EXTRAIT DE PAGE
------------------------------------------------------------------------
Il a ensuite indiqué que le protocole examiné s’inscrivait dans le cadre plus global d’une entente internationale visant à lutter contre la pollution de l’air via l’engagement des Etats signataires à réduire leurs émissions de certains polluants atmosphériques. Ce protocole, dit « protocole de Göteborg », vient, en effet, compléter les dispositions prévues par la convention sur la pollution atmosphérique transfrontière à longue distance, élaborée dans le cadre de la Commission économique pour l’Europe des Nations unies et adoptée à Genève en 1979.
------------------------------------------------------------------------
DONNÉES ENREGISTRÉES
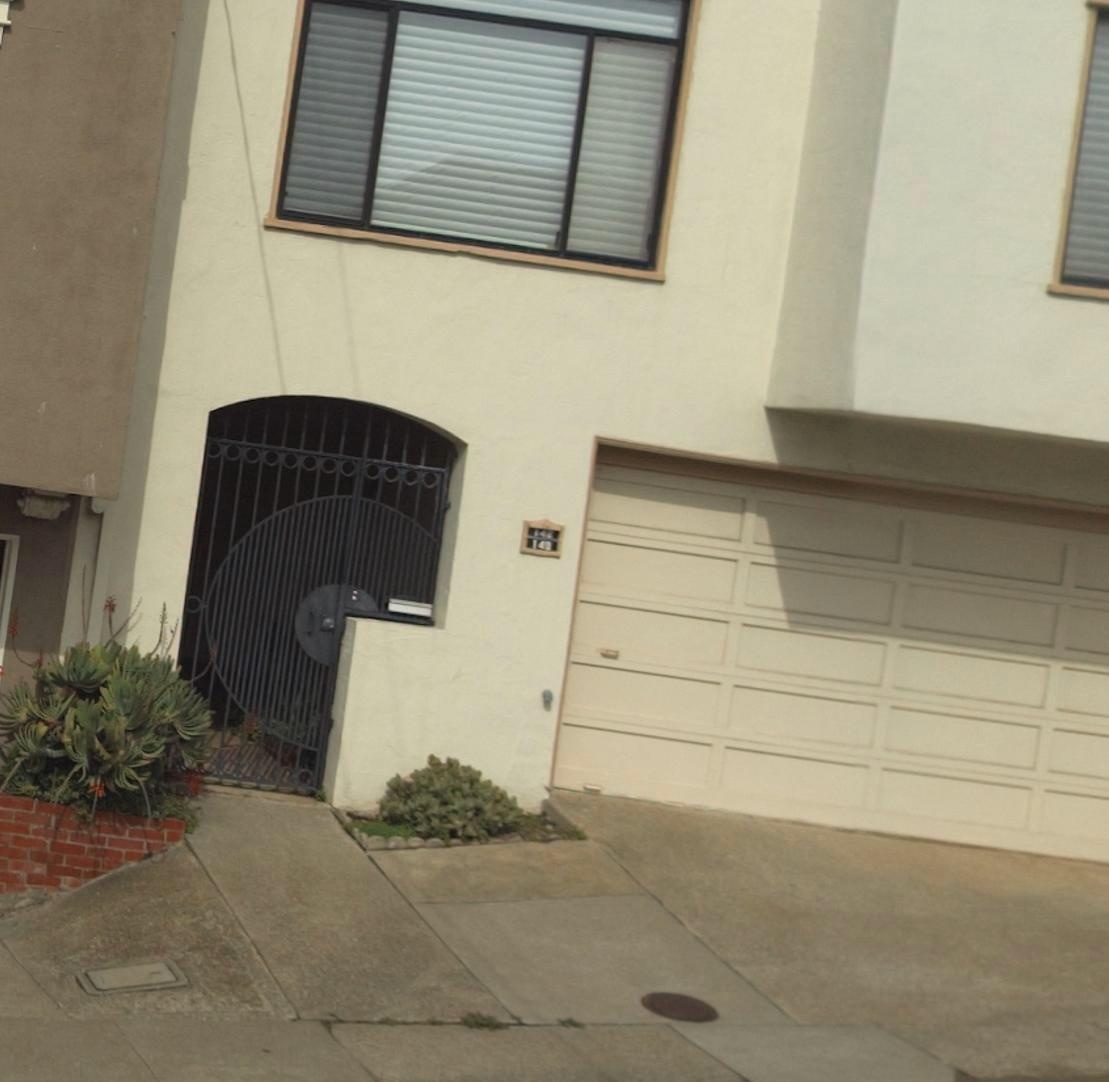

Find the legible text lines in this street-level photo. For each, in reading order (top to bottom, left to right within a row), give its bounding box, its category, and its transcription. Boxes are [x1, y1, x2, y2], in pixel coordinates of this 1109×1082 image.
------------------------------------------------------------------------
Rédigez la suite de l'extrait sur le protocole de Göteborg, à partir de sa dernière phrase.

M. Jean-Jacques Guillet a précisé que, par cette convention, les Etats parties s’engageaient à limiter, à prévenir et à réduire progressivement leurs rejets de polluants atmosphériques et, de ce fait, à lutter contre la pollution atmosphérique qui en résulte. Il s’agit du premier accord international à reconnaître à la fois les problèmes environnementaux et de santé causés par le mouvement transfrontalier des polluants atmosphériques et le besoin de solutions régionales. Dans le cadre de la coopération intergouvernementale instituée par cette convention de 1979, huit protocoles spécifiques ont été adoptés, visant notamment à lutter contre les émissions de soufre, d’oxydes d’azote, de composés organiques volatils, etc. Le huitième protocole, qui fait l’objet du présent projet de loi, a été adopté en 1999 et est entré en vigueur le 17 mai 2005. Il prend le relais des protocoles antérieurs en visant la réduction d’au moins 40 % d’ici 2010 des émissions de trois polluants (dioxyde de soufre, oxydes d’azote et composés organiques volatils) et en introduisant la prise en compte de l’ammoniac. Signé par la France le 1er décembre 1999, ce protocole marque donc un nouveau pas dans la stratégie de lutte contre la pollution atmosphérique transfrontière, conduite au niveau du continent européen.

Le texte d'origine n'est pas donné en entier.